EXCL: Amityville Tapes Writer on New Project

Addresses Hybrid, Thirteen Ghosts sequel

The writer behind Thirteen Ghosts is immersing himself once again in the world of the supernatural. This week it was announced Neal Marshall Stevens will write Amityville Tapes, the latest installment in the film franchise revolving that sinister abode at 112 Ocean Avenue. MGM has him so tight-lipped about the project he can’t even reveal the producers on board. Still, when ShockTillYouDrop.com gets on the phone with Stevens to talk about his latest endeavors there’s plenty more discuss, namely Hybridnot the creature feature in development but the horror film starring Oded Fehr (Resident Evil: Extinction) and directed by Eric Valette (One Missed Call).

Once known as Hunter, production got underway on Hybrid last year in Regina, Saskatchewan. A promo trailer found its way onto the web earlier this month.

“A number of years ago I had worked for Laurel Entertainment who had produced Tales from the Darkside and Monsters,” Stevens begins, detailing the film’s origins. “They were closed down and I was out of business. Right around that time, the new version of The Outer Limits had shown up. I figured I would try pitching some ideas to them. They didn’t buy anything I pitched them. But of the ideas that I pitched to them, there were a few I thought were good enough to develop as feature screenplays. One of them was called The Slow Man which was about a woman psychologist who discovers this apparently comatose man in an insane asylum. He turns out not to be comatose but he’s actually living 100 times slower than normal and has been bounced around asylums since the times of the Civil War.”
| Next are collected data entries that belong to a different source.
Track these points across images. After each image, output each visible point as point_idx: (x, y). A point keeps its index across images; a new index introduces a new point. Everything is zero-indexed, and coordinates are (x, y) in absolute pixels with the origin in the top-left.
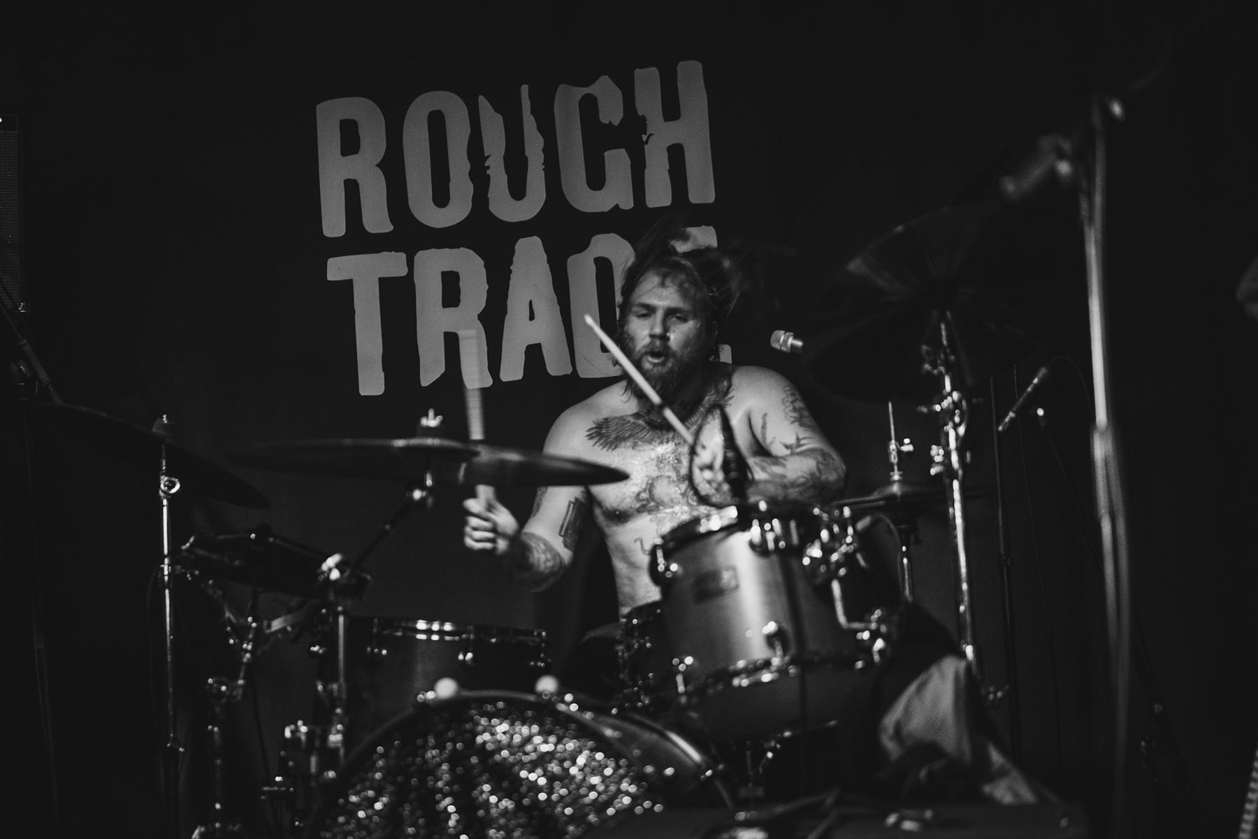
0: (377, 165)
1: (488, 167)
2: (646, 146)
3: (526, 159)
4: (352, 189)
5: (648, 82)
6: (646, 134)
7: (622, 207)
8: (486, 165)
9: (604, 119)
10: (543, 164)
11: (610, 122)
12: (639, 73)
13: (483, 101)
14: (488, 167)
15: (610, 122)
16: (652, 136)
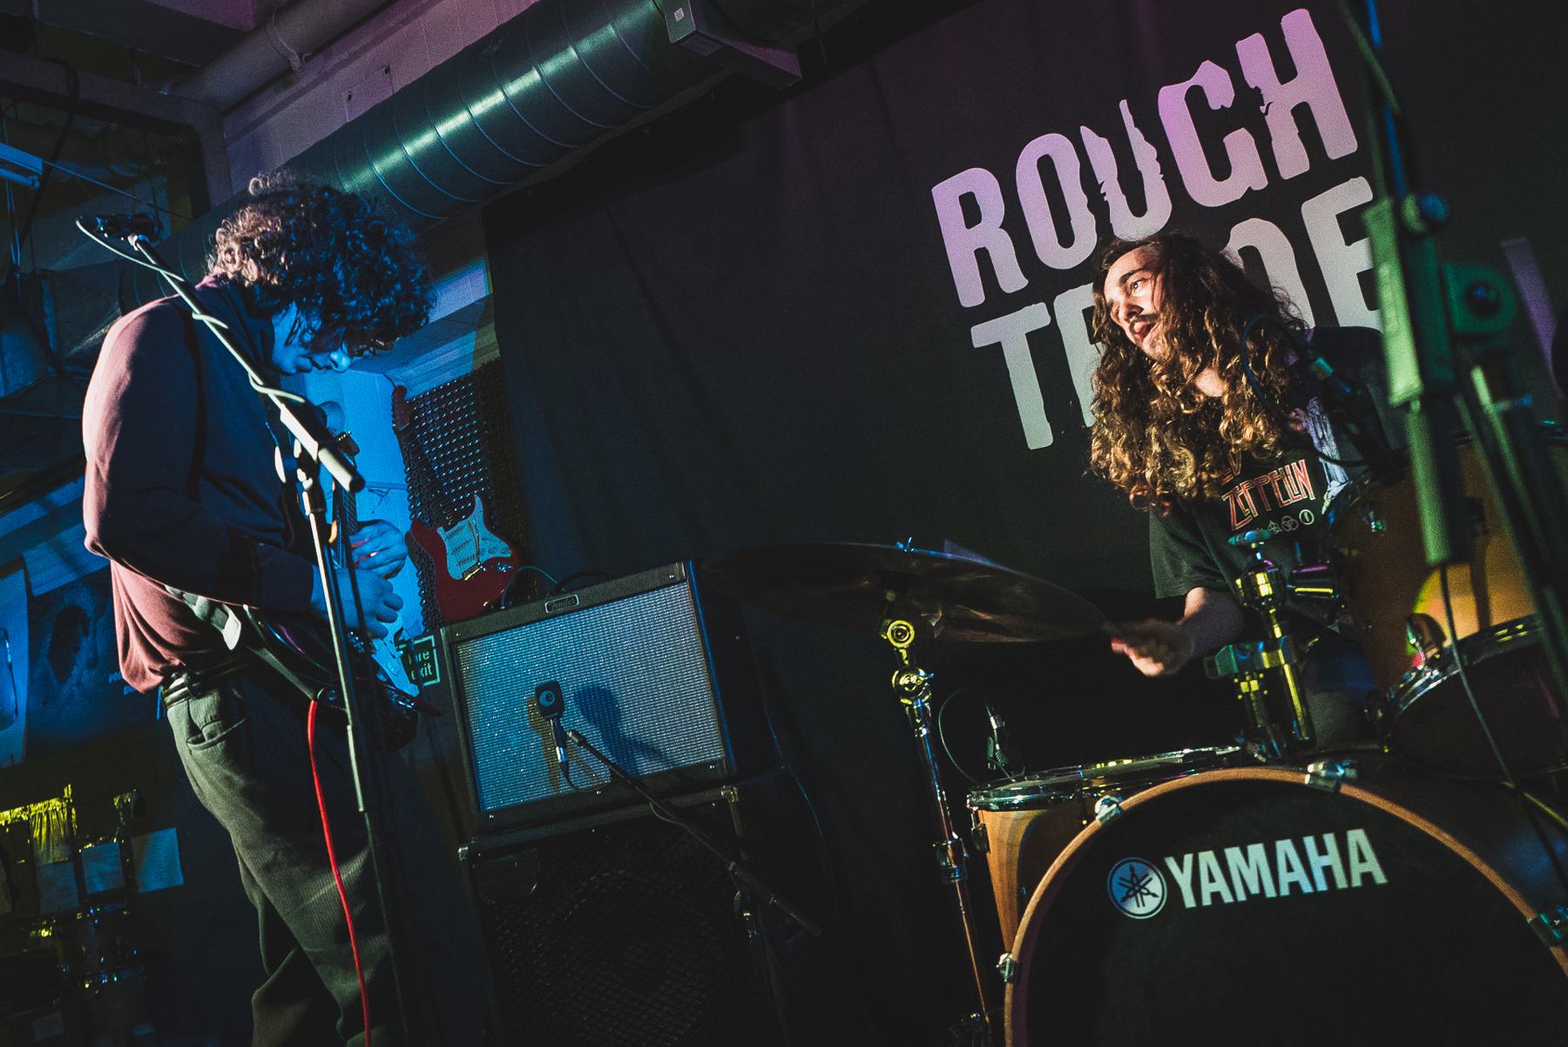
0: (1001, 227)
1: (1104, 194)
2: (1267, 118)
3: (1140, 173)
4: (983, 256)
5: (1253, 51)
6: (1263, 105)
7: (1255, 188)
8: (1102, 192)
9: (1215, 105)
10: (1161, 173)
11: (1222, 106)
12: (1241, 46)
13: (1086, 133)
14: (1104, 194)
15: (1222, 106)
16: (1271, 106)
Stevens sold The Slow Man to 20th Century Fox then turned his attention to Hybrid which would focus on a creature that had perfected the art of camouflage. “It wasn’t intelligent, it was like a predator, a tiger,” he explains. “It functioned by disguising itself and as it moved through history, it disguised itself through different things. And now in the modern age it can disguise itself as cars. How it would feed is disguise itself as a nondescript car no one would notice during the day and at night it would change, where no one would notice, into a really cool wealthy-looking car. It would leave its doors unlocked, wait for someone to try and climb in to steal it. Then it would lock its doors, block out its windows and flood the inside with digestive juices – and that’s how it would feed.”

And that’s just the engine of the story, the framework concerns a group of folks who discover this animal’s identity when “it’s driving along the street, another car runs into it and it’s knocked unconscious. It’s hauled to this police garage in the middle of the night and the people at the garage find themselves trapped with this thing as it wakes up and finds itself locked in and wants out.” Studio 407‘s Alex Leung (interview) shopped the script around town before it finally found a home and was offered financing. Voltage Pictures currently owns the international rights and distribution plans are pending.

“It’s looking pretty good,” Stevens reports. “They sent me a rough cut of the film and asked for my notes which was quite unusual. I sent them my comments and that was really appreciated. It’s shaping up to be a cool, lean thriller which is how I always pictured it.”

Next up is Amityville Tapes and a number of comic book titles for Studio 407 which you can read about later this week. Wrapping up our chat about his film efforts, we ask if, at any time, he was contacted to draft a Thirteen Ghosts sequel for Dark Castle. Stevens tells us, “They have not [approached me], I think a follow-up would be a cool idea, but who knows? Maybe we’ll come up with one.”